Il me pressa dans ses bras et fixa ses yeux sur les miens. Son regard m’effraya.

« Adieu. Valéria ! dit-il. Jugez-moi et pensez à moi avec indulgence, quand vous aurez épousé un homme plus heureux, ma bien-aimée. »

Il allait me quitter ! Je me cramponnai à lui, dans l’angoisse d’une terreur qui me saisit de la tête aux pieds.

« Que voulez-vous dire ? m’écriai-je aussitôt que je pus parler. Je suis à vous, à vous uniquement. Qu’ai-je dit, qu’ai-je fait, pour mériter que vous me teniez cet effrayant langage ?

– Il faut nous séparer, mon ange, répondit-il tristement. La faute n’en est pas à vous. C’est le malheur qui me poursuit. Chère Valéria, comment pourriez-vous épouser un homme qui est suspect à vos plus proches, à vos plus chers amis ! J’ai mené une triste existence. Je n’ai jamais rencontré dans aucune autre femme la douce sympathie, la conformité de sentiments que j’ai trouvées en vous. Oh ! il m’est bien cruel de me séparer de vous. Il est dur pour moi de retourner à ma vie solitaire. Mais il faut que je fasse ce sacrifice, ma chérie, pour l’amour de vous. Je ne sais pas plus que vous ce que contenait cette lettre. Votre oncle ne me croira pas, vos amis ne me croiront pas. Un dernier baiser, Valéria ! Pardonnez-moi de vous avoir aimée… passionnément, religieusement aimée. Pardonnez-moi… et laissez-moi m’éloigner. »
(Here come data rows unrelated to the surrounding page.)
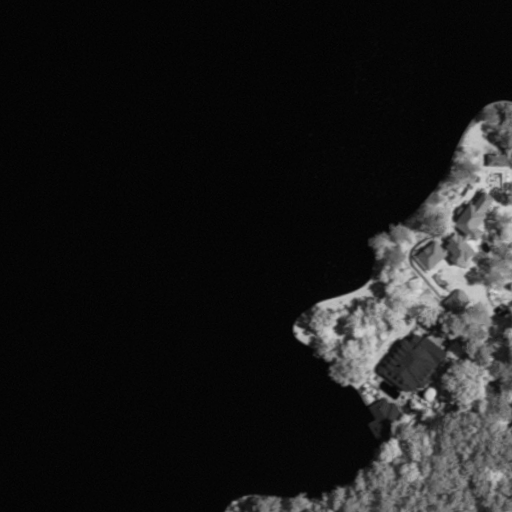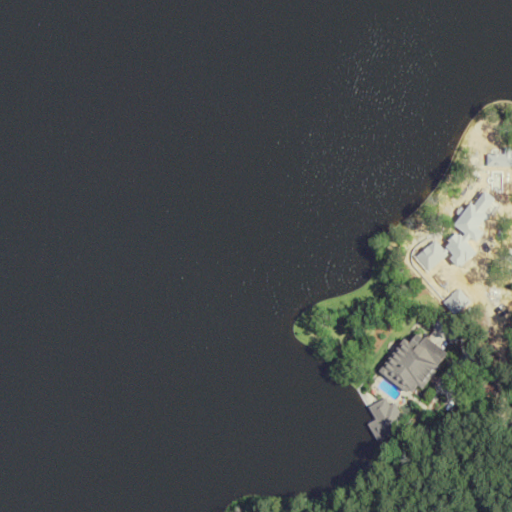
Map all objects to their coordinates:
building: (413, 363)
road: (505, 400)
building: (382, 419)
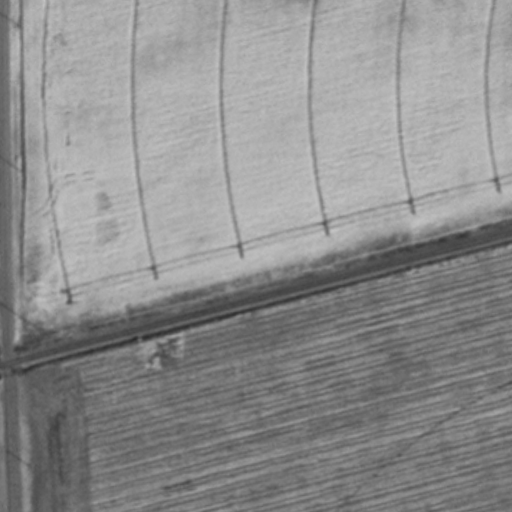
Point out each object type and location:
crop: (248, 131)
road: (7, 256)
railway: (256, 298)
crop: (297, 409)
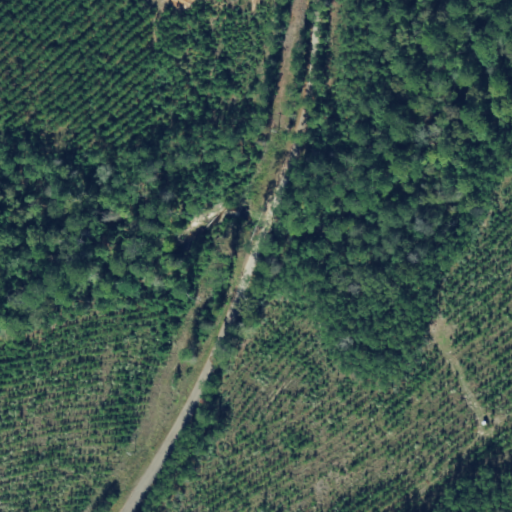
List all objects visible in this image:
road: (247, 266)
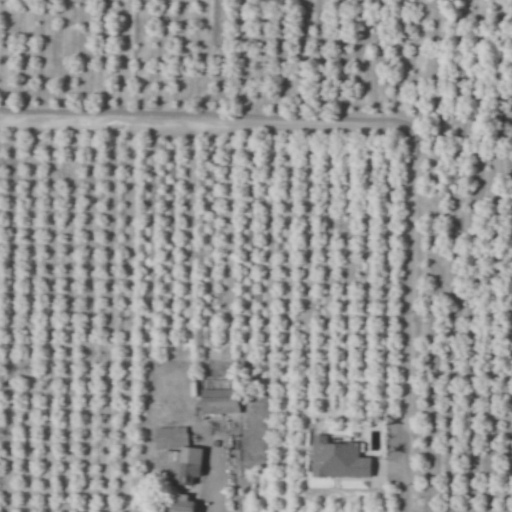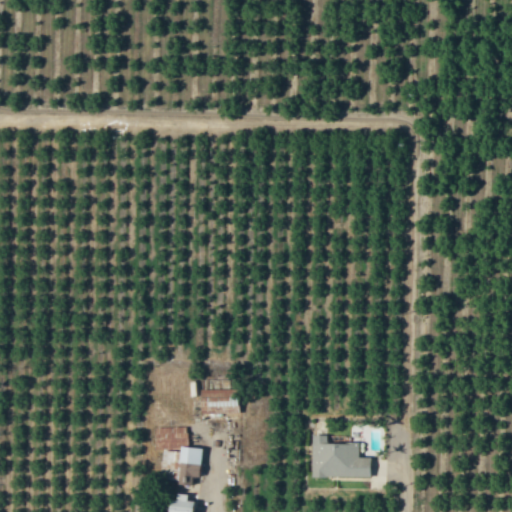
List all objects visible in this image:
road: (395, 125)
building: (223, 407)
building: (341, 458)
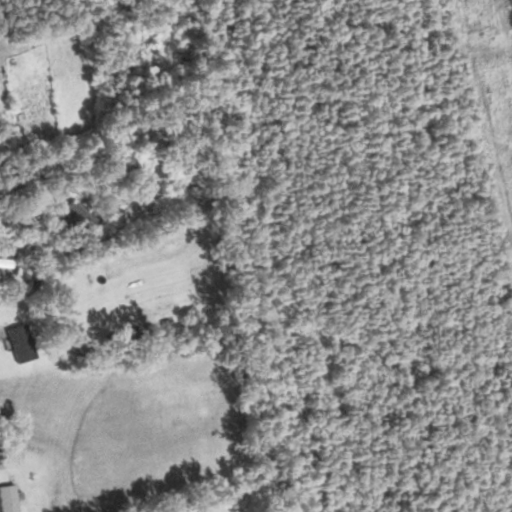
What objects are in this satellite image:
building: (134, 210)
building: (70, 211)
building: (3, 263)
building: (17, 342)
building: (7, 498)
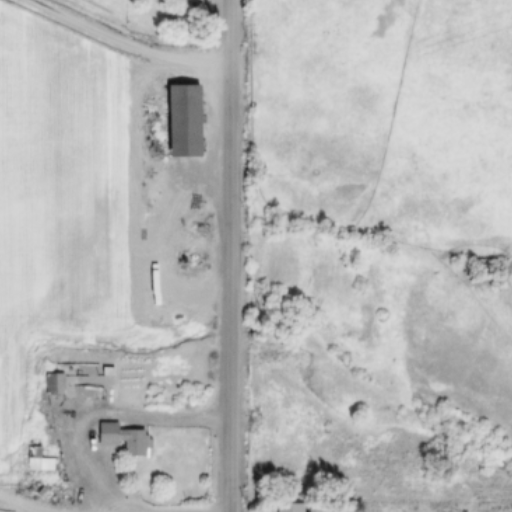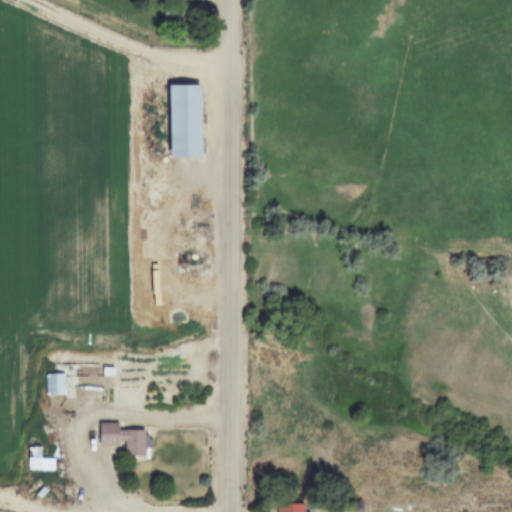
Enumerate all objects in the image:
building: (187, 118)
road: (236, 255)
crop: (108, 256)
building: (55, 383)
road: (96, 414)
building: (122, 436)
building: (38, 452)
building: (290, 506)
road: (119, 507)
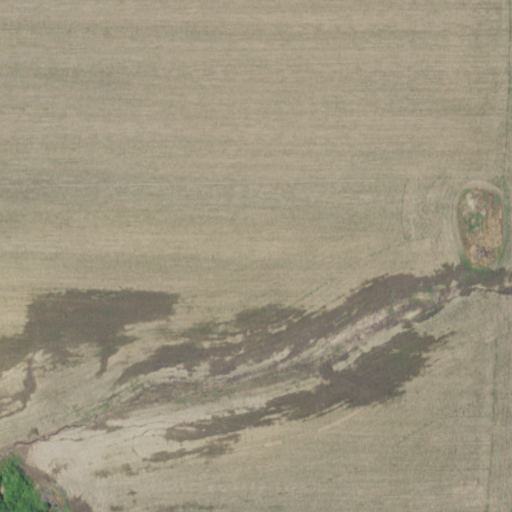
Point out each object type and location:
crop: (256, 256)
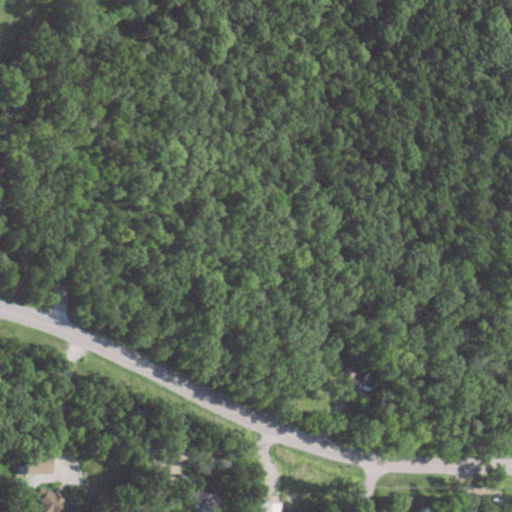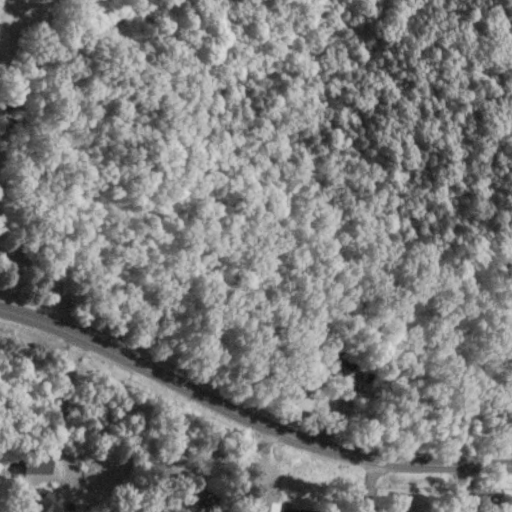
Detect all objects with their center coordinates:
building: (9, 95)
road: (37, 271)
building: (336, 355)
road: (59, 402)
road: (247, 418)
road: (192, 450)
building: (32, 463)
road: (366, 485)
building: (197, 498)
building: (44, 501)
building: (505, 511)
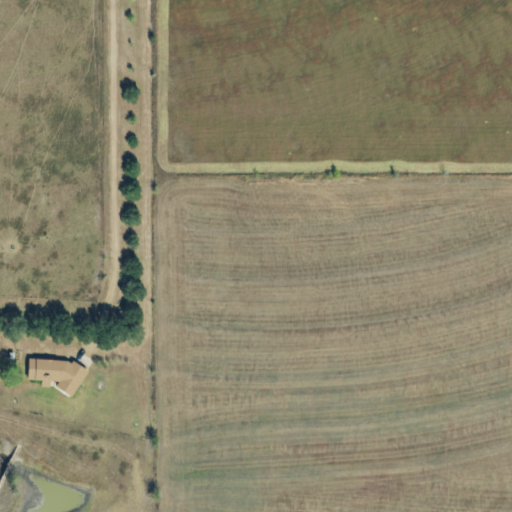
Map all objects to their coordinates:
road: (108, 170)
building: (53, 375)
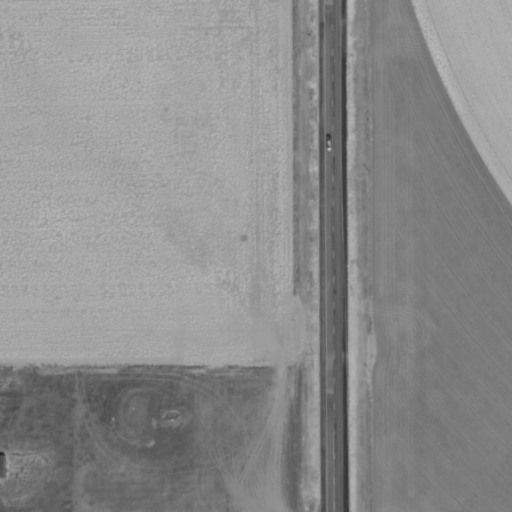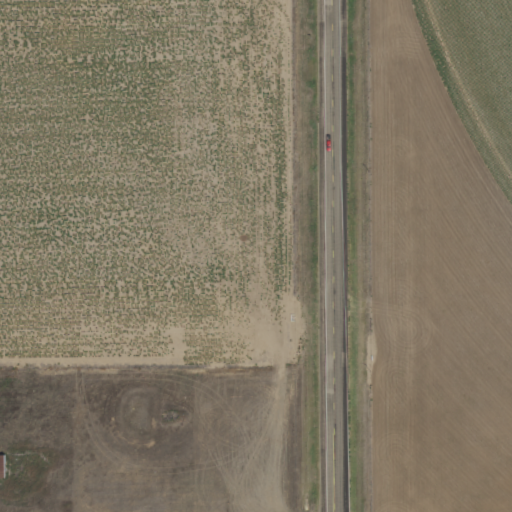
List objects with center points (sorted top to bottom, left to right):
building: (332, 39)
road: (339, 255)
building: (2, 465)
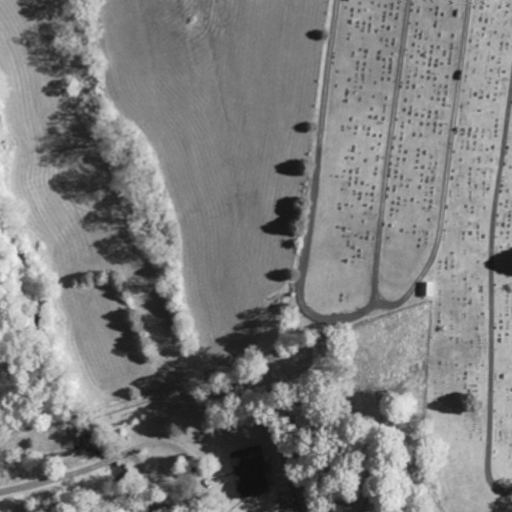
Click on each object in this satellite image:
road: (450, 156)
park: (421, 215)
building: (428, 289)
road: (493, 301)
road: (385, 304)
road: (336, 320)
building: (251, 473)
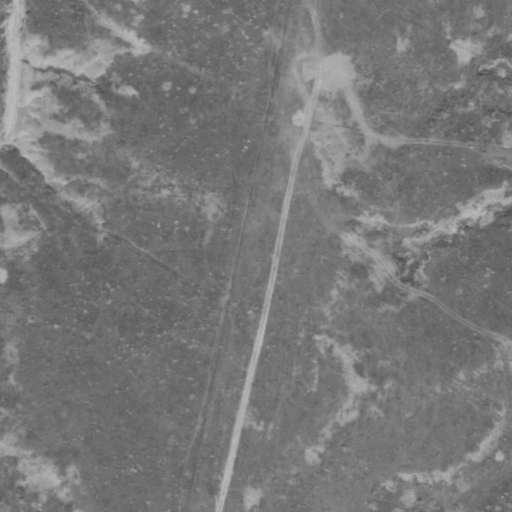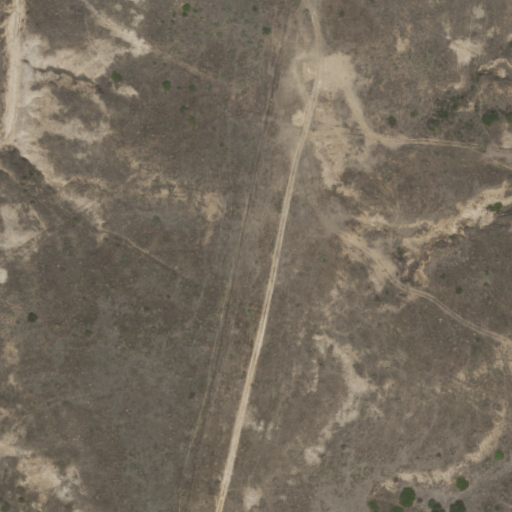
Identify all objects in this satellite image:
road: (287, 231)
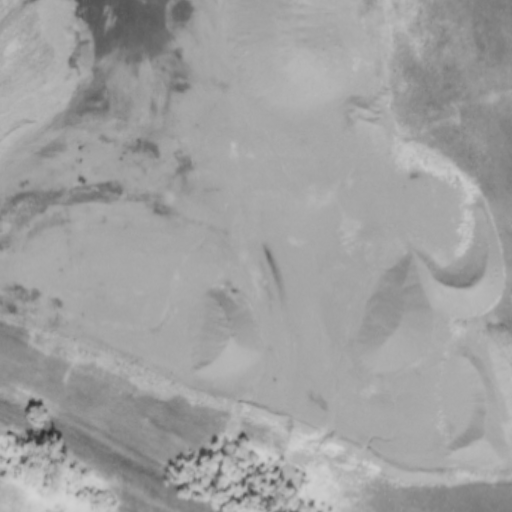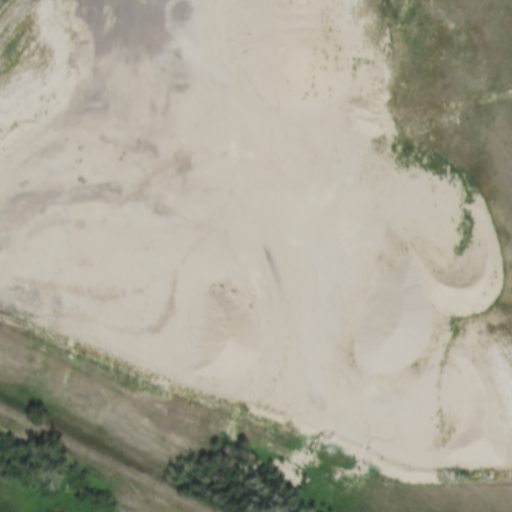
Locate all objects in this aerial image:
road: (108, 334)
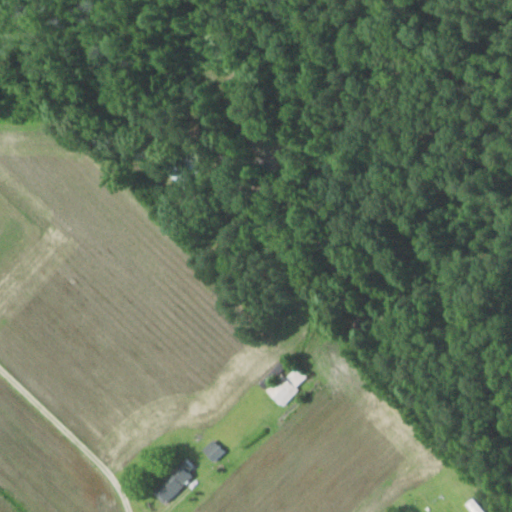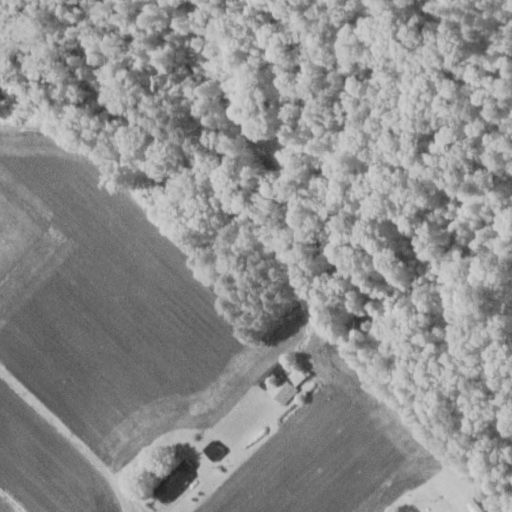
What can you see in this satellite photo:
building: (186, 172)
building: (286, 380)
building: (217, 450)
building: (179, 480)
building: (477, 505)
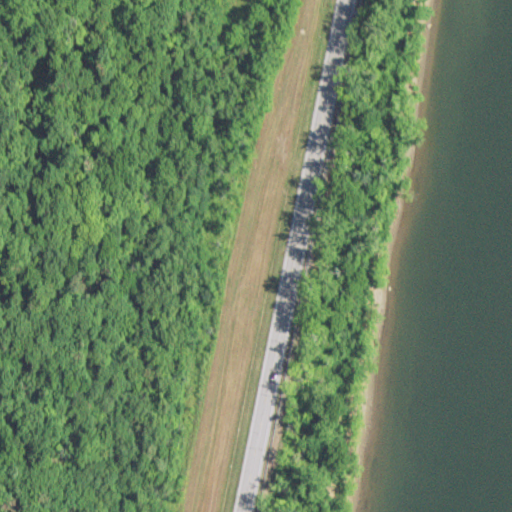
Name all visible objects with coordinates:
road: (300, 256)
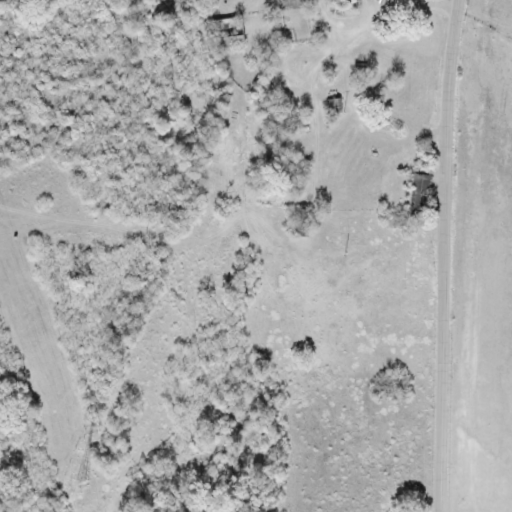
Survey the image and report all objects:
road: (294, 118)
road: (385, 146)
road: (449, 255)
power tower: (82, 485)
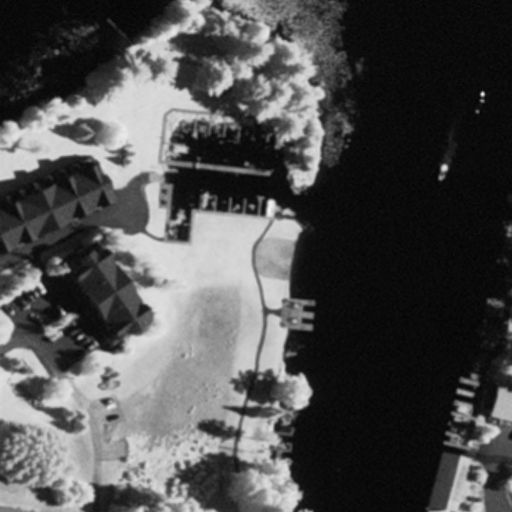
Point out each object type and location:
pier: (215, 168)
building: (49, 206)
road: (60, 231)
river: (415, 255)
building: (95, 296)
building: (498, 406)
building: (444, 482)
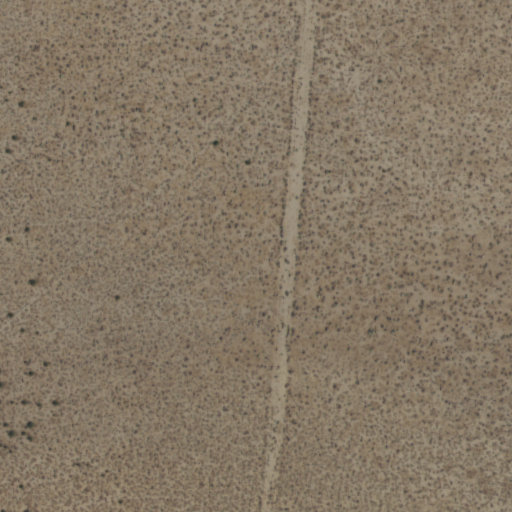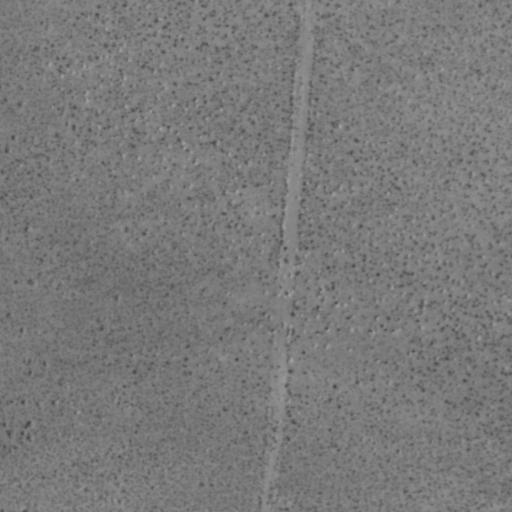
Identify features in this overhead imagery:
road: (299, 256)
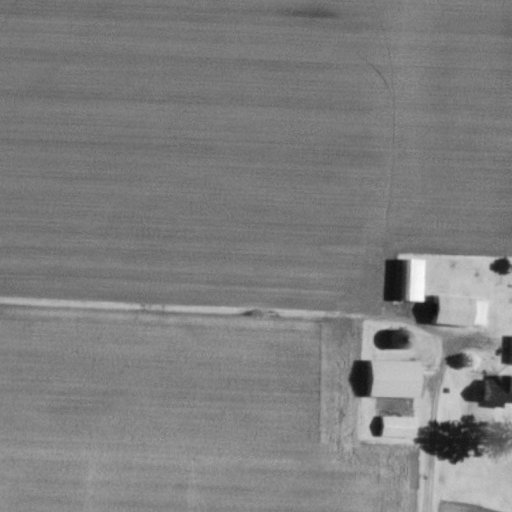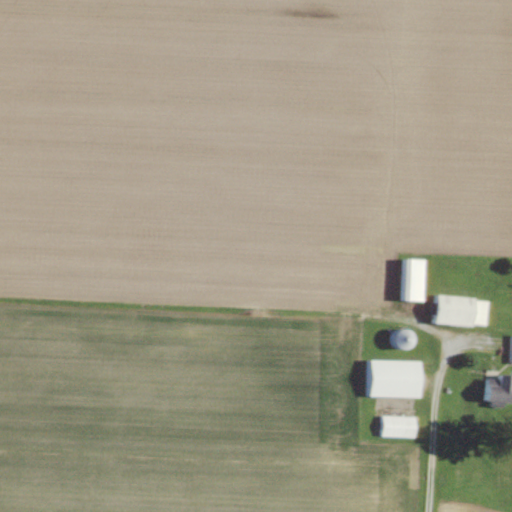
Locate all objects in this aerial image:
building: (458, 311)
building: (510, 349)
building: (391, 379)
building: (497, 389)
road: (433, 424)
building: (395, 427)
Je le retins avec l’énergie du désespoir ; ses regards me mettaient hors de moi, ses paroles me pénétraient d’une intolérable douleur.

« Allez où vous voudrez, dis-je, je vais avec vous. Amis… réputation… je ne m’inquiète de rien de ce que je perds ni de ce que je puis perdre… Ô Eustache, je ne suis qu’une femme… ne me rendez pas folle ! je ne puis vivre sans vous. Je dois, je veux être votre femme… »

Je ne pus en dire davantage. Mon angoisse et ma folie éclatèrent en sanglots et en larmes.

Il n’y résista pas. Il me calma en me parlant de sa plus douce voix ; il me rendit à moi-même par ses tendres caresses. Il attesta le ciel qui brillait sur nos têtes, qu’il me dévouerait sa vie entière. Il fit vœu… oh ! en quels termes solennels ! en quels termes éloquents !… qu’il n’aurait d’autre pensée, jour et nuit, que de se montrer digne d’un amour comme le mien. N’a-t-il pas noblement tenu son serment ? Nos fiançailles, dans cette nuit mémorable, n’ont-elles pas été suivies de notre union au pied de l’autel, de notre serment devant Dieu ? Ah ! quelle vie j’avais devant moi ! Quelle félicité au-dessus de toutes les félicités était alors la mienne !

Je relevai encore une fois ma tête appuyée sur sa poitrine, pour goûter les chères délices de le voir à côté de moi… lui, ma vie, mon amour, mon mari, mon trésor !

À peine ramenée de mes absorbants souvenirs du passé aux douces réalités du présent, je touchais sa joue de la mienne et je murmurais tout bas :

« Oh ! comme je vous aime !… comme je vous aime !… »

Mais, soudain, je redressai ma tête en tressaillant. Mon cœur cessa de battre. Je portai ma main à ma figure. Qu’est-ce que je sentais sur ma joue ?… Je n’avais pas pleuré !… J’étais si heureuse ! Qu’est-ce que je sentais sur ma joue ? Une larme !

Sa figure était tournée du côté opposé à la mienne. Je le forçai à la retourner de mon côté.

Je le regardai… et je vis que mon mari, le jour de nos noces, avait les yeux pleins de larmes.